A operação, conduzida pelo Departamento de Repressão e Combate à Corrupção, ao Crime Organizado e à Lavagem de Dinheiro (Draco-LD), tem como objetivo desarticular uma liderança criminosa que atua no setor de combustíveis. Segundo as investigações, o grupo é suspeito de adulterar e comercializar combustíveis de forma irregular, utilizando a atividade empresarial como meio para ocultar patrimônio e lavar dinheiro.

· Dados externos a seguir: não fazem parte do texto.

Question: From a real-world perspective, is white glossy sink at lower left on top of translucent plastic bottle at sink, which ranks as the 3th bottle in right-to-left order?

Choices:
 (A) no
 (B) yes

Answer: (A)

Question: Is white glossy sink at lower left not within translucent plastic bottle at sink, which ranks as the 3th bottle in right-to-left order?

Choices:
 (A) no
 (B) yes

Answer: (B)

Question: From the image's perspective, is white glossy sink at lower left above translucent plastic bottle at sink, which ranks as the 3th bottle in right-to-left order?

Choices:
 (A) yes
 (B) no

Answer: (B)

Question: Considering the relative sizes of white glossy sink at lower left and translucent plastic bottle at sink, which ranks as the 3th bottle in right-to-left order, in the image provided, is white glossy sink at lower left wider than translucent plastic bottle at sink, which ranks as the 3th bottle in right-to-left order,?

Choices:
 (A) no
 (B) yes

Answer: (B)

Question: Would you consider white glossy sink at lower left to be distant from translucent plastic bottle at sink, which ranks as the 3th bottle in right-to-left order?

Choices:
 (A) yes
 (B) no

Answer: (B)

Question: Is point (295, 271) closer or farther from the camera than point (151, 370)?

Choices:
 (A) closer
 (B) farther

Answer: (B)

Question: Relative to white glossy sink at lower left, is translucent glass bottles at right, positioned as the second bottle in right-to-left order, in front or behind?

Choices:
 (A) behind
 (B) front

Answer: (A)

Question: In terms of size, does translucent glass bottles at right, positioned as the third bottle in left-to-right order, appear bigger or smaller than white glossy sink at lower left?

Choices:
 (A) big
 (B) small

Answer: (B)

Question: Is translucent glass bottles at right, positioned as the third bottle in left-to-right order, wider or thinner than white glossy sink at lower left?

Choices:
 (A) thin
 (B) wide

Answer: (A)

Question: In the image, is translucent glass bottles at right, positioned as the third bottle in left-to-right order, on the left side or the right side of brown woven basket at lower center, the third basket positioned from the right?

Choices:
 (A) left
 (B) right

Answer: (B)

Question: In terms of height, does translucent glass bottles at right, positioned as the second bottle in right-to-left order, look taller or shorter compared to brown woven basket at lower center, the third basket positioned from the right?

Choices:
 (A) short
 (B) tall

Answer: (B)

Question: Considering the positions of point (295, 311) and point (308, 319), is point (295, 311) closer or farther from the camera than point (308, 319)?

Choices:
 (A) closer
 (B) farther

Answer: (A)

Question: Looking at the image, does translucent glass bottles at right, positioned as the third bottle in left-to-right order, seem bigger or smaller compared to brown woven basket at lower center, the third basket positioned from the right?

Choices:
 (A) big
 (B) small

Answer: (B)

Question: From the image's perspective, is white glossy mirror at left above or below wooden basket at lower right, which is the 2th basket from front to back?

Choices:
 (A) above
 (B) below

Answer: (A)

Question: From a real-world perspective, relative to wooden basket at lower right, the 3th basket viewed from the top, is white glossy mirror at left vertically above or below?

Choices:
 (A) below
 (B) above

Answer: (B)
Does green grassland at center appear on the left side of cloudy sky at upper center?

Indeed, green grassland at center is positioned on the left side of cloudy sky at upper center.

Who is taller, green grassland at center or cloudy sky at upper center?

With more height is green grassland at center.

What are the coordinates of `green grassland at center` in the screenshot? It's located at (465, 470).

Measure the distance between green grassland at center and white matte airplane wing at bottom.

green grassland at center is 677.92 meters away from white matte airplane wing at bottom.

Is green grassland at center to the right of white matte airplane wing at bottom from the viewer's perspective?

De acordo com a Polícia Civil, sete pessoas foram presas na ação, que ocorreu em oito municípios baianos entre eles Feira de Santana, Conceição do Jacuípe, Alagoinhas, Morro do Chapéu, Itaberaba e Iaçu, e também nos estados de São Paulo e Rio de Janeiro.

Durante as diligências, foram apreendidas armas de grosso calibre, incluindo três pistolas e uma submetralhadora, além de munições, carregadores e cerca de 10 veículos de luxo. O Draco também identificou 200 postos de combustíveis suspeitos de ligação com o grupo e solicitou à Justiça o bloqueio de R$ 6,5 bilhões em bens e valores pertencentes aos investigados.

Foto: Tony Silva e Filipe Conceição.

As apurações indicam que a organização mantinha conexões com um grupo criminoso originário de São Paulo, o que ampliava o alcance e a complexidade das operações financeiras.

A Operação Primus mobilizou mais de 170 policiais civis, com apoio de diversos departamentos especializados, como o Deic, Denarc, DHPP, Depom, Depin, Dip, Polinter e COPJ, além da Secretaria da Fazenda da Bahia (Sefaz-BA) e da Agência Nacional do Petróleo, Gás Natural e Biocombustíveis (ANP).

A Polícia Civil segue com as investigações para identificar novos envolvidos e ampliar o rastreamento dos recursos ilícitos movimentados pela organização.